Significant policy shifts on market-based actions to address climate change could come from US states if former president Donald Trump is re-elected.
A Trump administration is expected to be much less friendly to environmental markets, with the Republican nominee pledging on the campaign trail to repeal major tax incentives and other policies that support emissions-reduction efforts. That could open the door to more action by Democratic-led states, according to speakers Monday at the Environmental Markets Association (EMA) annual meeting in Scottsdale, Arizona.
"When Republicans win the White House, you tend to see the blue and purple states lean more aggressively into getting in the driver's seat on climate action," said Eric Scheriff, Capstone senior managing director of sustainability practice.
Scheriff highlighted eight states that increased their renewable portfolio standard (RPS) targets during the first Trump administration and said there is further potential for programs to expand and set more ambitious mandates in response to a second Trump presidency. A Republican-led White House would likely catalyze further development of New York's proposed cap-and-trade program, while spurring a more aggressive Low Carbon Fuel Standard program in California.
Expectations are that vice president Kamala Harris, the Democratic nominee, would continue President Joe Biden's climate policies. But a Harris administration has the potential to create a more durable voluntary carbon market, according to Janet Peace, head of policy for Anew Climate.
"You could have the enshrinement on a government principle of what is high quality carbon," Peace said.

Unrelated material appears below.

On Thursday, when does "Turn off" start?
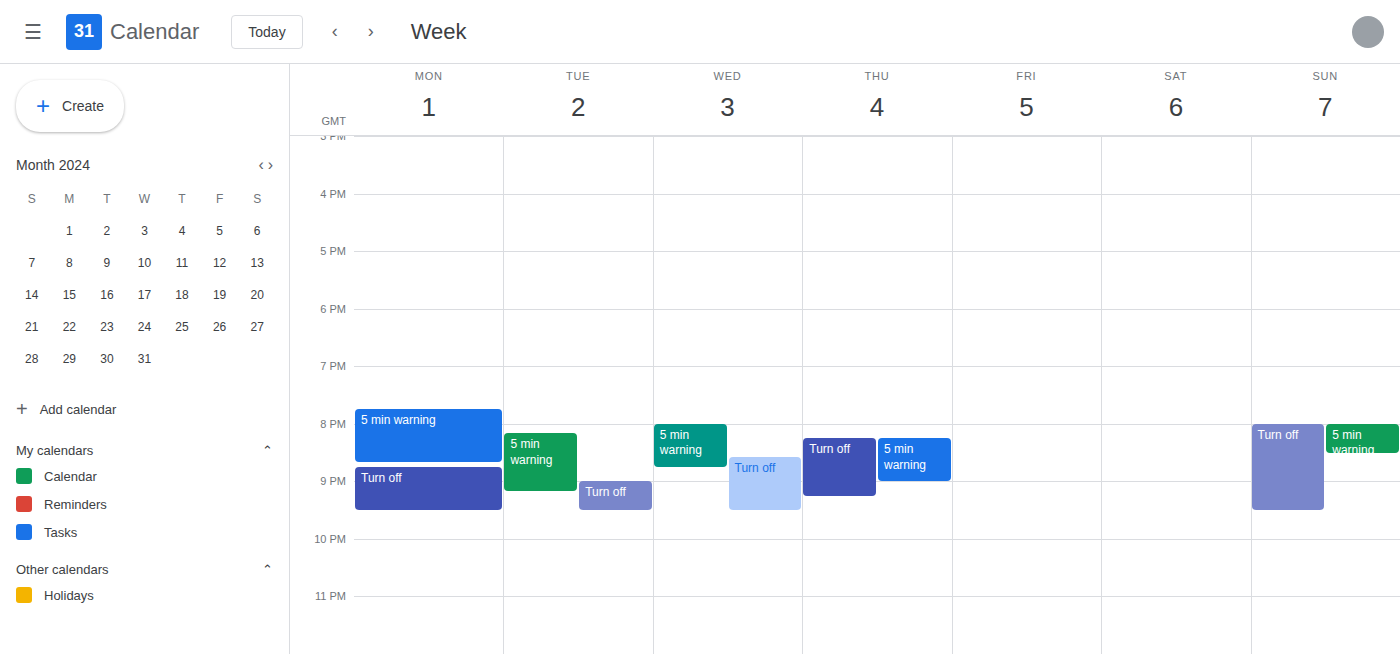
20:15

Action by the US Congress could give the Commodity Futures Trading Commission the authority needed to create a more transparent voluntary carbon market, Peace said.
But the voluntary market could have the opportunity to expand under either administration, she said.
Meanwhile, the fate of the Inflation Reduction Act (IRA) remains a point of contention under a Trump administration.
Trump has pledged to repeal many of the energy tax credits in the IRA, while Harris has promised to create "America forward tax credits" that focus on growth for certain industries.
While money from the IRA has flowed to Republican states, this is unlikely to stem appetites to go after the provisions in a Trump administration, according to Kevin Poloncarz, partner and co-chair of the environmental and energy practice group at the law firm Covington & Burling.
"There's lots of ways it could be nibbled around the edges," Poloncarz said.
This could come in the form of how the US Treasury and Internal Revenue Service go about implementing provisions of the IRA since the final rules for some have not yet been issued, such as what qualifies for the 45V clean hydrogen tax credit.
A rush by the Biden administration to finalize the rules before the election would not necessarily remove any uncertainty, Poloncarz said. Congress under a Trump administration could pass a Congressional Review Act resolution, scuttling the rules and effectively prohibiting the agencies from adopting similar rules without the express permission of lawmakers.